3. Work your way around the top, slightly gathering the fabric and pinning in place. "This is a very approximate process," Katie says. "You have a lot of leeway, so it doesn't have to be perfect."
4. When you reach the zipper again, be sure the fabric does not overlap it, otherwise you won't be able to get in and out of the dress.
5. Try on the dress to make sure you like the way the top looks, then take it off and sew the chiffon onto the dress. Stitching from the inside, through the inner lip of chiffon and the cotton of the dress, but not through the outer layer of chiffon.
6. Repeat the same general process at the hem. Drape and slightly crisscross the vertical edges of the chiffon, so they cover the zipper. Try on, and stitch in place.
"Mogul" patent heels, by Bill Blass (piperlime.com)
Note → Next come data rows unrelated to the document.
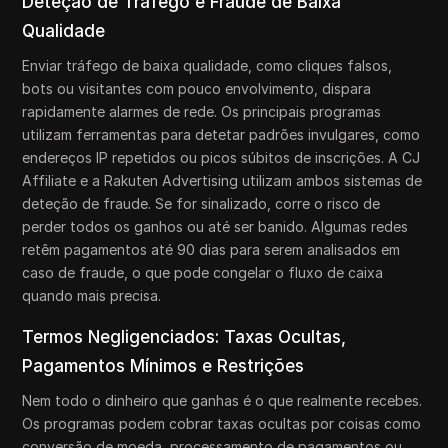
Deteção de Tráfego e Fraude de Baixa
Qualidade
Enviar tráfego de baixa qualidade, como cliques falsos,
bots ou visitantes com pouco envolvimento, dispara
rapidamente alarmes de rede. Os principais programas
utilizam ferramentas para detetar padrões invulgares, como
endereços IP repetidos ou picos súbitos de inscrições. A CJ
Affiliate e a Rakuten Advertising utilizam ambos sistemas de
deteção de fraude. Se for sinalizado, corre o risco de
perder todos os ganhos ou até ser banido. Algumas redes
retêm pagamentos até 90 dias para serem analisados em
caso de fraude, o que pode congelar o fluxo de caixa
quando mais precisa.
Termos Negligenciados: Taxas Ocultas,
Pagamentos Mínimos e Restrições
Nem todo o dinheiro que ganhas é o que realmente recebes.
Os programas podem cobrar taxas ocultas por coisas como
conversão de moeda, processamento de pagamentos ou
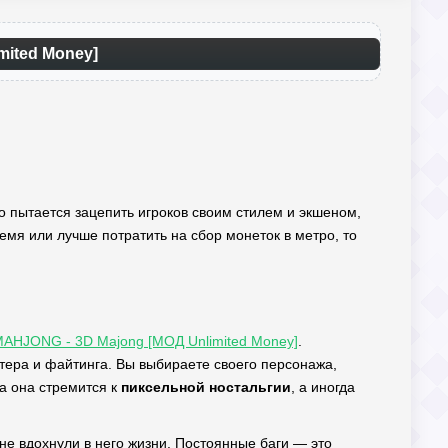
imited Money]
о пытается зацепить игроков своим стилем и экшеном,
 время или лучше потратить на сбор монеток в метро, то
MAHJONG - 3D Majong [МОД Unlimited Money]
.
тера и файтинга. Вы выбираете своего персонажа,
да она стремится к
пиксельной ностальгии
, а иногда
 не вдохнули в него жизни. Постоянные баги — это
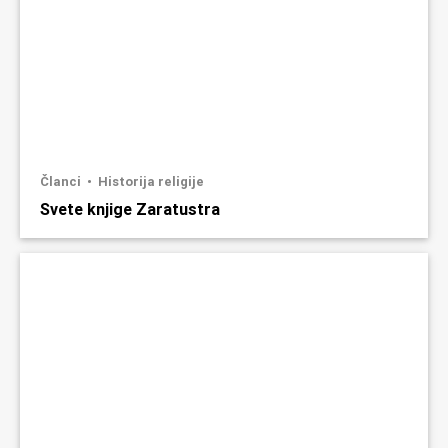
Članci
Historija religije
Svete knjige Zaratustra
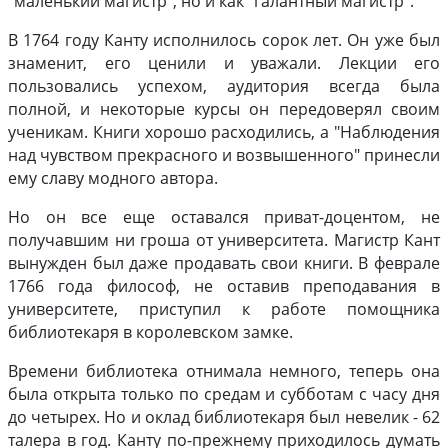
"маленький магистр", но и как "галантный магистр".
В 1764 году Канту исполнилось сорок лет. Он уже был
знаменит, его ценили и уважали. Лекции его
пользовались успехом, аудитория всегда была
полной, и некоторые курсы он передоверял своим
ученикам. Книги хорошо расходились, а "Наблюдения
над чувством прекрасного и возвышенного" принесли
ему славу модного автора.
Но он все еще оставался приват-доцентом, не
получавшим ни гроша от университета. Магистр Кант
вынужден был даже продавать свои книги. В феврале
1766 года философ, не оставив преподавания в
университете, приступил к работе помощника
библиотекаря в королевском замке.
Времени библиотека отнимала немного, теперь она
была открыта только по средам и субботам с часу дня
до четырех. Но и оклад библиотекаря был невелик - 62
талера в год. Канту по-прежнему приходилось думать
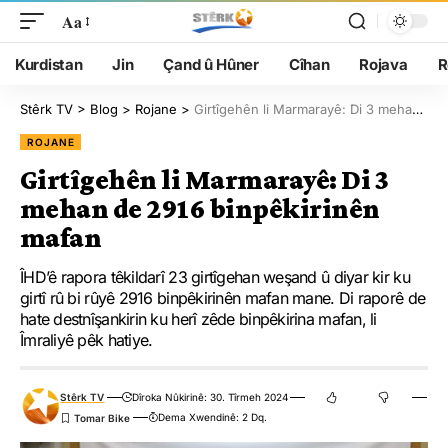
Aa
Kurdistan
Jin
Çand û Hûner
Cîhan
Rojava
R
Stêrk TV
>
Blog
>
Rojane
>
Girtîgehên li Marmarayê: Di 3 mehan de 2916 binpêkirinên mafan
ROJANE
Girtîgehên li Marmarayê: Di 3
mehan de 2916 binpêkirinên
mafan
ÎHD’ê rapora têkildarî 23 girtîgehan weşand û diyar kir ku
girtî rû bi rûyê 2916 binpêkirinên mafan mane. Di raporê de
hate destnîşankirin ku herî zêde binpêkirina mafan, li
Îmraliyê pêk hatiye.
Stêrk TV
Dîroka Nûkirinê: 30. Tîrmeh 2024
Dema Xwendinê: 2 Dq.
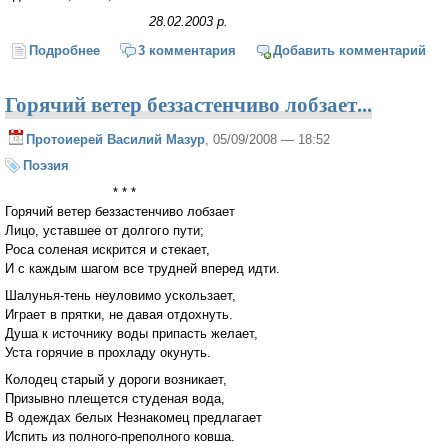
28.02.2003 р.
Подробнее
о Ранок дихає білим туманом...
3 комментария
Добавить комментарий
Горячий ветер беззастенчиво лобзает...
Протоиерей Василий Мазур
, 05/09/2008 — 18:52
Поэзия
* * *
Горячий ветер беззастенчиво лобзает
Лицо, уставшее от долгого пути;
Роса соленая искрится и стекает,
И с каждым шагом все трудней вперед идти.
Шалунья-тень неуловимо ускользает,
Играет в прятки, не давая отдохнуть.
Душа к источнику воды припасть желает,
Уста горячие в прохладу окунуть.
Колодец старый у дороги возникает,
Призывно плещется студеная вода,
В одеждах белых Незнакомец предлагает
Испить из полного-преполного ковша.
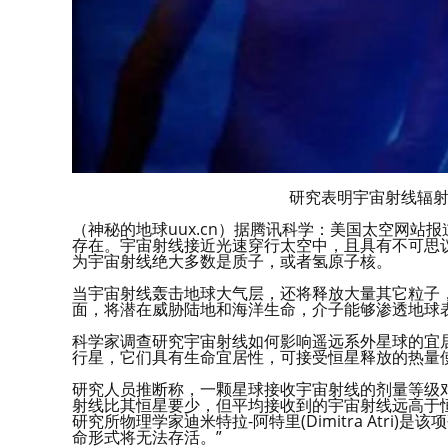
研究表明宇宙射线辐
（神秘的地球uux.cn）据腾讯科学：美国太空网
存在。宇宙射线接近光速穿行太空中，且具有不可思
为宇宙射线绝大多数是质子，或者氢原子核。
当宇宙射线轰击地球大气层，还将释放大量其它粒子
面，将潜在威胁陆地和海洋生命，介子能够渗透地球
科学家调查研究宇宙射线如何影响遥远系外星球的宜
行星，它们具有生命宜居性，可接受恒星释放的热量
研究人员推断称，一颗星球接收宇宙射线的剂量等级
射线比其恒星要少，但平均接收到的宇宙射线远高于
研究所物理学家迪米特拉-阿特里(Dimitra Atr
命形式将无法存活。”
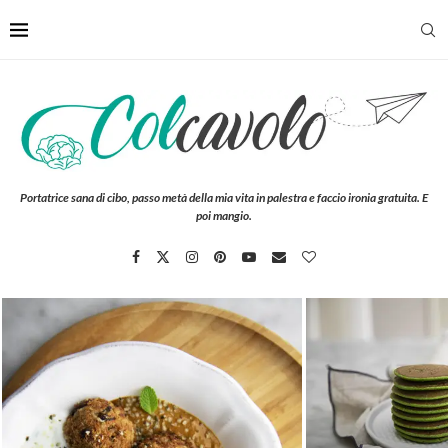
Portatrice sana di cibo, passo metà della mia vita in palestra e faccio ironia gratuita. E
poi mangio.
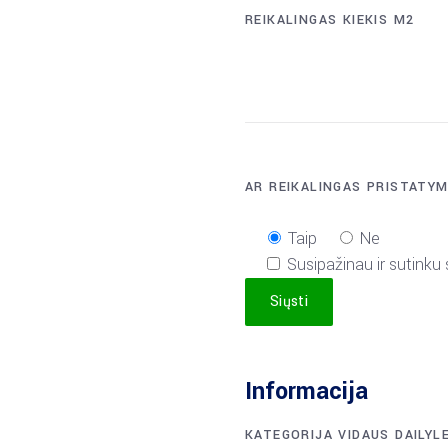
REIKALINGAS KIEKIS M2
AR REIKALINGAS PRISTATY
Taip
Ne
Susipažinau ir sutinku
Siųsti
Informacija
KATEGORIJA
VIDAUS DAILYL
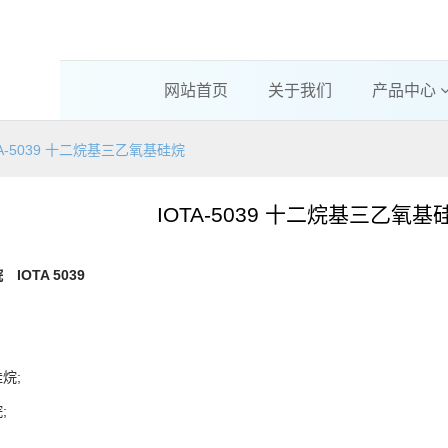
网站首页
关于我们
产品中心
TA-5039 十二烷基三乙氧基硅烷
IOTA-5039 十二烷基三乙氧基
烷
IOTA 5039
烷;
;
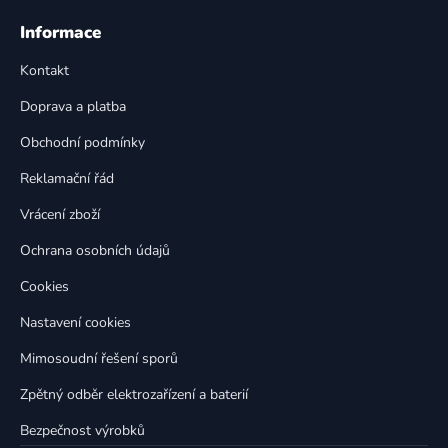
Z
á
á
Informace
d
p
a
Kontakt
a
c
t
í
Doprava a platba
p
í
Obchodní podmínky
r
v
Reklamační řád
k
Vrácení zboží
y
v
Ochrana osobních údajů
ý
p
Cookies
i
Nastavení cookies
s
u
Mimosoudní řešení sporů
Zpětný odběr elektrozařízení a baterií
Bezpečnost výrobků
Sophisticated Pleated Skirt
Subdued and straitlaced before, this icy-blue dress warms up a little bit with a pleated skirt. This salmon-colored silk satin isn't lined, which gives it a slightly crinkled, casual look that Katie likes.
What You'll Need
Bateau-neck top and floor-length A-line skirt, minus the skirt
2 yards silk satin (from Mood Fabrics; 212-730-5003)
Enameled shank buttons (from Mood Fabrics; 212-730-5003)
Extra-large snaps (available at fabric stores)
Pleated Skirt How-To
1. Put on the top and measure around your lower rib cage. Cut a piece of silk that is double that length.
2. Fold the silk in half lengthwise, and sew the ends together (so it resembles a large loop or sleeve).
3. Along the top of the sleeve, use an iron and pins to fold the edge over half an inch, then another half inch; hem with the sewing machine.
4. Step inside the loop, hold it at the height where you'll attach it to the top, and mark the length that you want. Repeat step 3 for the lower hem. "It's easier to get an even length when you hem it before you pleat it," Katie says.
5. Using the length of your hand as a standard width for the pleats, start pinning them in place. (The interior part of the pleat should be the length of your hand, then folded in half. Or folded back and then forward behind itself. Continue around the top of the skirt.
6. Sew all but one pleat in place by anchoring with shank buttons. For the last pleat, which will go right at the side zipper, sew a TK snap. (This lets you get in and out of the dress.)
7. Baste the skirt onto the top, and then stitch through the shank buttons once more, to make the attachment extra secure.